The End of Universal Default?
I forgot to blog about this earlier, but here's the latest news on Chris Dodd's bill to bring a little common sense to the credit card industry:
Dodd's original bill had sought to ban all interest rate increases on existing balances.
Under the compromise measure, agreed to over the weekend by Dodd and Sen. Richard C. Shelby (R-Ala.), card issuers would be allowed to retroactively bump up rates for any borrower at least 60 days behind on payments. However, if the borrower subsequently paid on time for six months, the card issuer would have to restore the original rate.
The bill also would prohibit card issuers from increasing rates during the first year a credit card account was opened and would require them to get a customer's permission to process transactions that would push the account balance over the credit limit. Another provision would require card issuers to post credit card agreements online.
It's good to see that the credit card industry still has a friend in Richard Shelby. We certainly wouldn't want to pass a law that completely prevents a company from retroactively raising the interest rate on a loan it's already made, would we?
Eh. At least it's something. Presumably this means that credit card companies can no longer retroactively increase your rates just because you were a few days late paying your water bill, either. Though I think I'd want to read the fine print before I was sure of that.
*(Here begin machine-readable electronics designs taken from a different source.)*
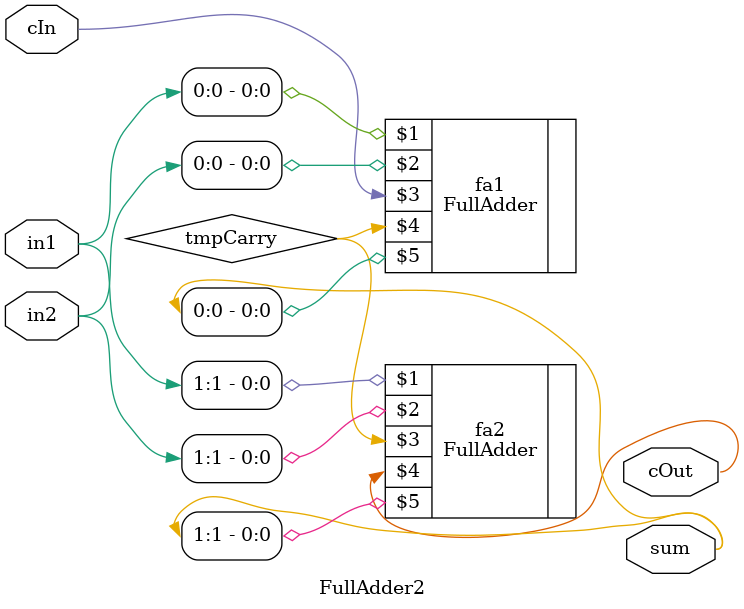
<source format=v>
`timescale 1ns / 1ps
module FullAdder2(
	input [1:0]in1,
	input [1:0]in2, 
	input cIn, 
	output cOut, 
	output [1:0] sum);
	
	wire tmpCarry; //inside carry
	
	FullAdder fa1(in1[0], in2[0], cIn, tmpCarry, sum[0]);
	FullAdder fa2(in1[1], in2[1], tmpCarry, cOut, sum[1]);


endmodule

</source>
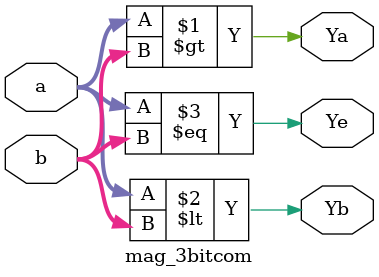
<source format=v>
/*module mag_3bitcom(Ya,Yb,Yc,Ye,a,b,c);
input a,b,c;
output Ya,Yb,Yc,Ye;
assign Ya=(a>b) && (a>c);
assign Yb=(b>a) && (b>c);
assign Yc=(c>a) && (c>b);
assign Ye=(a==b) && (b==c);
endmodule
*/
//for 2- 3bit comparison
module mag_3bitcom(Ya,Yb,Ye,a,b);
input [2:0] a,b;
output Ya,Yb,Ye;

assign Ya=(a>b);
assign Yb=(a<b);
assign Ye=(a==b);

endmodule

</source>
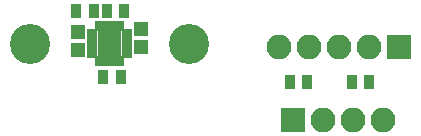
<source format=gbr>
G04 #@! TF.FileFunction,Soldermask,Bot*
%FSLAX46Y46*%
G04 Gerber Fmt 4.6, Leading zero omitted, Abs format (unit mm)*
G04 Created by KiCad (PCBNEW 4.0.6) date 09/09/17 15:49:22*
%MOMM*%
%LPD*%
G01*
G04 APERTURE LIST*
%ADD10C,0.100000*%
%ADD11C,3.400000*%
%ADD12R,1.150000X1.200000*%
%ADD13R,2.100000X2.100000*%
%ADD14O,2.100000X2.100000*%
%ADD15R,0.900000X1.300000*%
%ADD16R,0.600000X0.950000*%
%ADD17R,0.950000X0.600000*%
%ADD18R,1.200000X1.275000*%
G04 APERTURE END LIST*
D10*
D11*
X161770000Y-69500000D03*
X175230000Y-69500000D03*
D12*
X165800000Y-70050000D03*
X165800000Y-68550000D03*
X171196000Y-68274500D03*
X171196000Y-69774500D03*
D13*
X193000000Y-69750000D03*
D14*
X190460000Y-69750000D03*
X187920000Y-69750000D03*
X185380000Y-69750000D03*
X182840000Y-69750000D03*
D13*
X184000000Y-76000000D03*
D14*
X186540000Y-76000000D03*
X189080000Y-76000000D03*
X191620000Y-76000000D03*
D15*
X189000000Y-72750000D03*
X190500000Y-72750000D03*
X183750000Y-72750000D03*
X185250000Y-72750000D03*
X169450000Y-72300000D03*
X167950000Y-72300000D03*
X169750000Y-66700000D03*
X168250000Y-66700000D03*
X167150000Y-66700000D03*
X165650000Y-66700000D03*
D16*
X167500000Y-68000000D03*
X167900000Y-68000000D03*
X168300000Y-68000000D03*
X168700000Y-68000000D03*
X169100000Y-68000000D03*
X169500000Y-68000000D03*
D17*
X170000000Y-68500000D03*
X170000000Y-68900000D03*
X170000000Y-69300000D03*
X170000000Y-69700000D03*
X170000000Y-70100000D03*
X170000000Y-70500000D03*
D16*
X169500000Y-71000000D03*
X169100000Y-71000000D03*
X168700000Y-71000000D03*
X168300000Y-71000000D03*
X167900000Y-71000000D03*
X167500000Y-71000000D03*
D17*
X167000000Y-70500000D03*
X167000000Y-70100000D03*
X167000000Y-69700000D03*
X167000000Y-69300000D03*
X167000000Y-68900000D03*
X167000000Y-68500000D03*
D18*
X168900000Y-69935000D03*
X168100000Y-69935000D03*
X168900000Y-69065000D03*
X168100000Y-69065000D03*
M02*

</source>
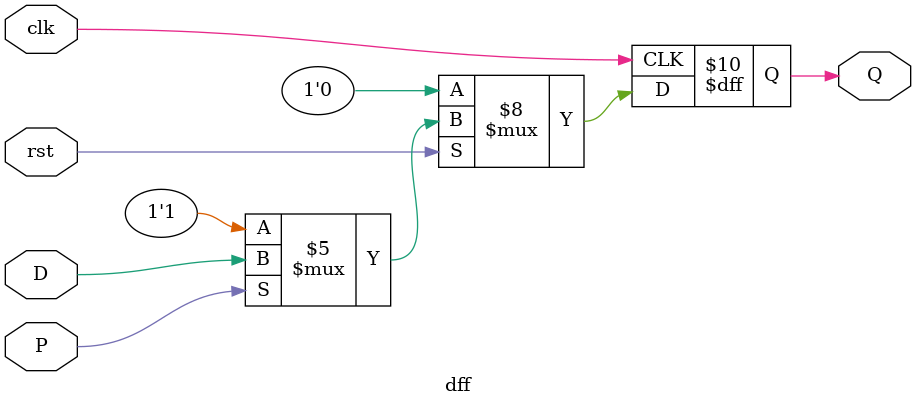
<source format=sv>
`timescale 1ns / 1ps

module dff(
    input logic clk,
    input logic rst,   
    input logic P,
    input logic D,
    output logic Q
);

always_ff @(posedge clk) begin
    if(!rst) begin
        Q <= '0;    
    end else if(!P) begin
        Q <= '1;
    end else begin
        Q <= D;
    end
end
endmodule

</source>
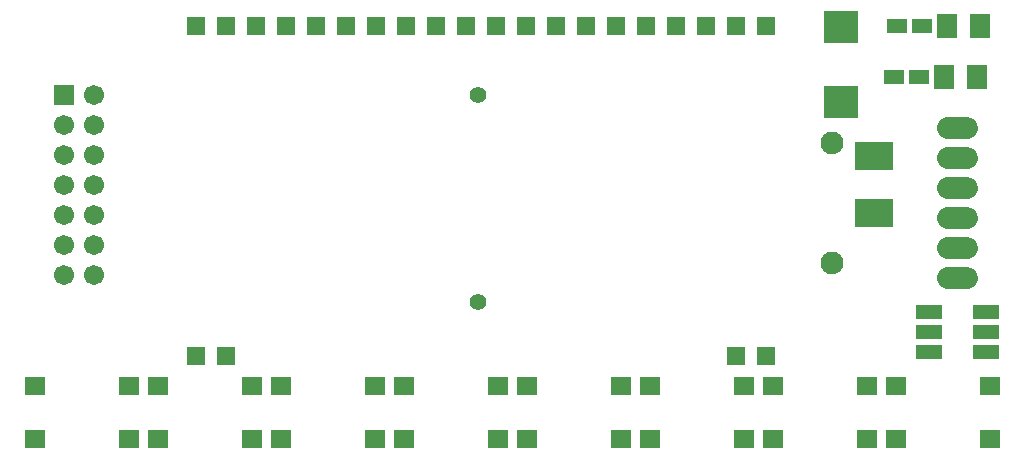
<source format=gts>
G75*
%MOIN*%
%OFA0B0*%
%FSLAX24Y24*%
%IPPOS*%
%LPD*%
%AMOC8*
5,1,8,0,0,1.08239X$1,22.5*
%
%ADD10R,0.0640X0.0640*%
%ADD11R,0.0670X0.0670*%
%ADD12C,0.0670*%
%ADD13R,0.0690X0.0592*%
%ADD14R,0.0867X0.0513*%
%ADD15C,0.0720*%
%ADD16R,0.0710X0.0790*%
%ADD17R,0.0671X0.0474*%
%ADD18R,0.1143X0.1084*%
%ADD19C,0.0760*%
%ADD20R,0.1280X0.0980*%
%ADD21C,0.0556*%
D10*
X007643Y005540D03*
X008643Y005540D03*
X025643Y005540D03*
X026643Y005540D03*
X026643Y016540D03*
X025643Y016540D03*
X024643Y016540D03*
X023643Y016540D03*
X022643Y016540D03*
X021643Y016540D03*
X020643Y016540D03*
X019643Y016540D03*
X018643Y016540D03*
X017643Y016540D03*
X016643Y016540D03*
X015643Y016540D03*
X014643Y016540D03*
X013643Y016540D03*
X012643Y016540D03*
X011643Y016540D03*
X010643Y016540D03*
X009643Y016540D03*
X008643Y016540D03*
X007643Y016540D03*
D11*
X003243Y014240D03*
D12*
X004243Y014240D03*
X004243Y013240D03*
X003243Y013240D03*
X003243Y012240D03*
X004243Y012240D03*
X004243Y011240D03*
X003243Y011240D03*
X003243Y010240D03*
X004243Y010240D03*
X004243Y009240D03*
X003243Y009240D03*
X003243Y008240D03*
X004243Y008240D03*
D13*
X002278Y002754D03*
X002278Y004526D03*
X005408Y004526D03*
X006378Y004526D03*
X006378Y002754D03*
X005408Y002754D03*
X009508Y002754D03*
X010478Y002754D03*
X010478Y004526D03*
X009508Y004526D03*
X013608Y004526D03*
X014578Y004526D03*
X014578Y002754D03*
X013608Y002754D03*
X017708Y002754D03*
X018678Y002754D03*
X018678Y004526D03*
X017708Y004526D03*
X021808Y004526D03*
X022778Y004526D03*
X022778Y002754D03*
X021808Y002754D03*
X025908Y002754D03*
X026878Y002754D03*
X026878Y004526D03*
X025908Y004526D03*
X030008Y004526D03*
X030978Y004526D03*
X034108Y004526D03*
X034108Y002754D03*
X030978Y002754D03*
X030008Y002754D03*
D14*
X032098Y005671D03*
X032098Y006340D03*
X032098Y007009D03*
X033988Y007009D03*
X033988Y006340D03*
X033988Y005671D03*
D15*
X033363Y008140D02*
X032723Y008140D01*
X032723Y009140D02*
X033363Y009140D01*
X033363Y010140D02*
X032723Y010140D01*
X032723Y011140D02*
X033363Y011140D01*
X033363Y012140D02*
X032723Y012140D01*
X032723Y013140D02*
X033363Y013140D01*
D16*
X033703Y014840D03*
X032583Y014840D03*
X032683Y016540D03*
X033803Y016540D03*
D17*
X031858Y016540D03*
X031029Y016540D03*
X030929Y014840D03*
X031758Y014840D03*
D18*
X029143Y013992D03*
X029143Y016488D03*
D19*
X028843Y012640D03*
X028843Y008640D03*
D20*
X030243Y010290D03*
X030243Y012190D03*
D21*
X017043Y014240D03*
X017043Y007340D03*
M02*

</source>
In any case, now it's time to see if any Republicans will vote for this bill. They might! Constituents are pissed at credit card companies, after all. In the past Republicans could prevent bills like this from even coming to a vote, but now that they're going to be forced to take a public position they just might decide that discretion is the better part of valor. Cozying up to your finance industry pals is one thing, but losing your seat over it is quite another.